Herman J. Radtke III

Choosing VIM

At work we were using VIM for all editing, except PHP.  Back when the decision was made to use PHP for all web development, consultants told us we needed an IDE that offered all kinds of tools that VIM lacks.  So we shopped around for IDE's and eventually bought Zend Studio licenses for everyone.  Today those licesnses are collecting dust.  Even with the feature rich toolset of Zend Studio, and other IDE's, none seem to satisfy our need like VIM does.

I decided a few weeks ago that I would try to find the tools we liked in Zend Studio that were missing from VIM.  I know we didn't need things like version control integration or project management plugins.  The Linux command line is more than capable of handling these sorts of tasks.  And since most of us at work are Bash enthusiasts, doing it on the command line is often much faster.  What we needed were things like DocBlock generation and tag browsing.

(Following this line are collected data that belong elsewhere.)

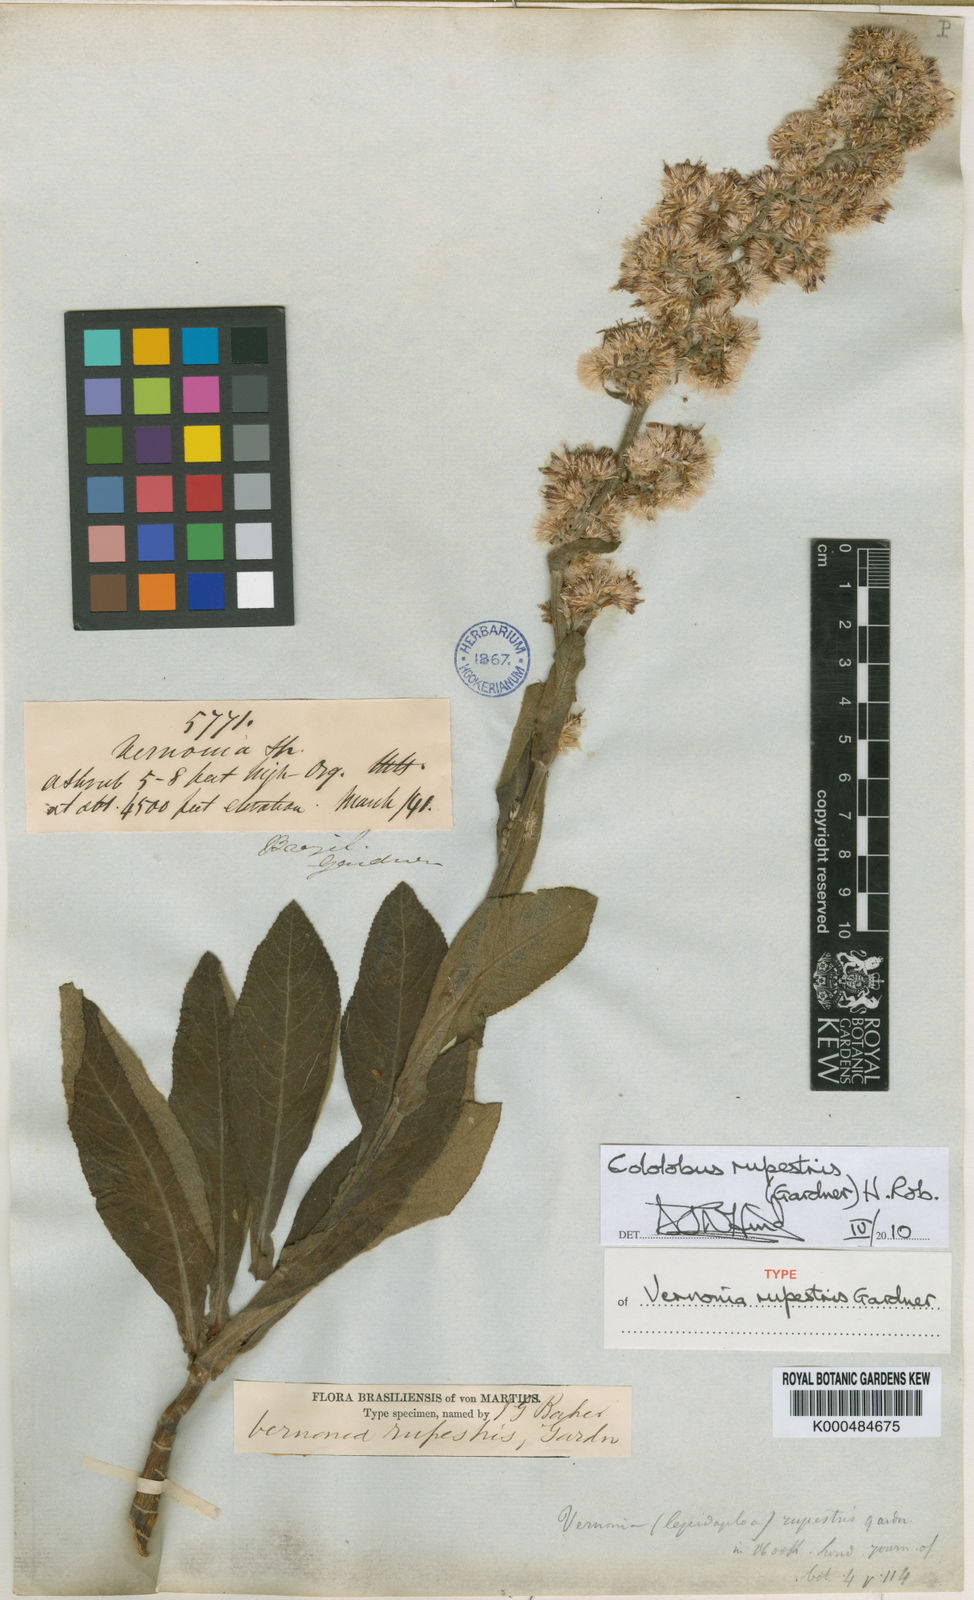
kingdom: Plantae
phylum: Tracheophyta
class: Magnoliopsida
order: Asterales
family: Asteraceae
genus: Cololobus
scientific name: Cololobus rupestris
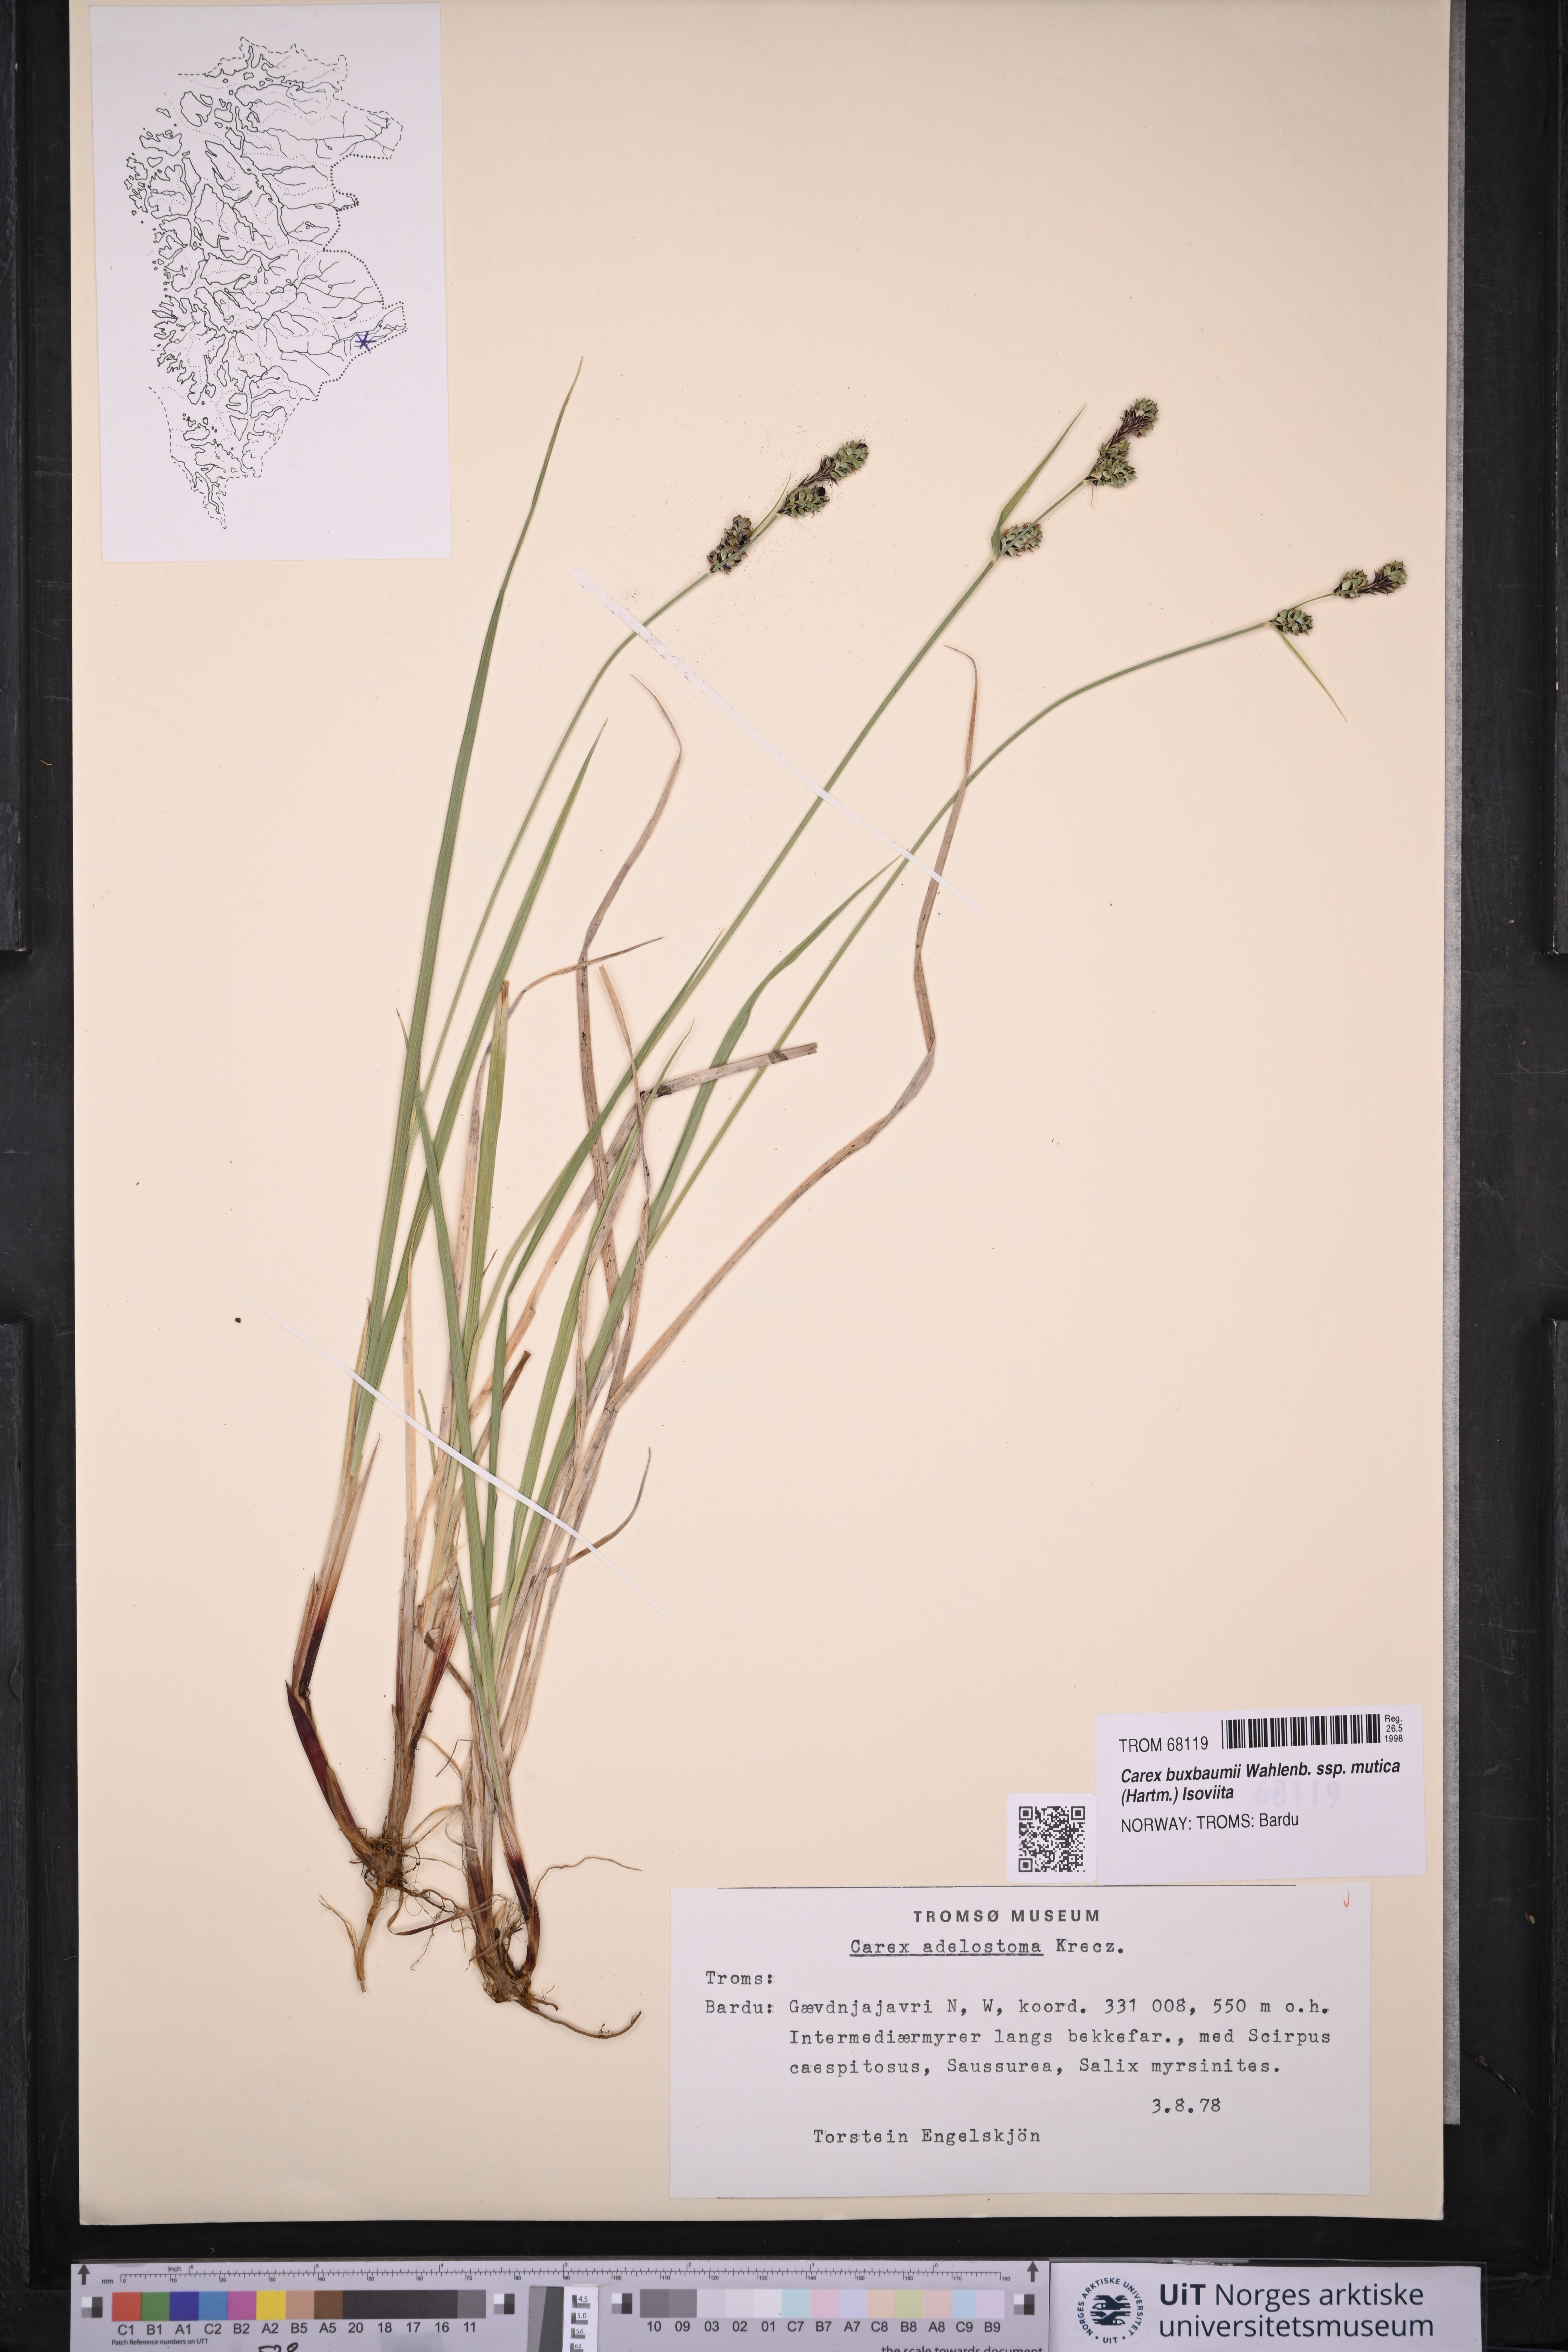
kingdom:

I got started by referencing Thomas Kock's post on using VIM as a PHP IDE.  We already use cscope, so all the plugins he listed were pretty easy to introduce into our workflow.  The CodeSniffer integration is really sexy.  I did run into a problem with phpDocumentor for Vim.  It seems that Tobias Schlitt is no longer supporting that plugin.  Due to the ineffeciencies of vim.org, I moved the code over to github.

I don't think VIM is the right PHP editor for everyone, but it has been working fairly well for us.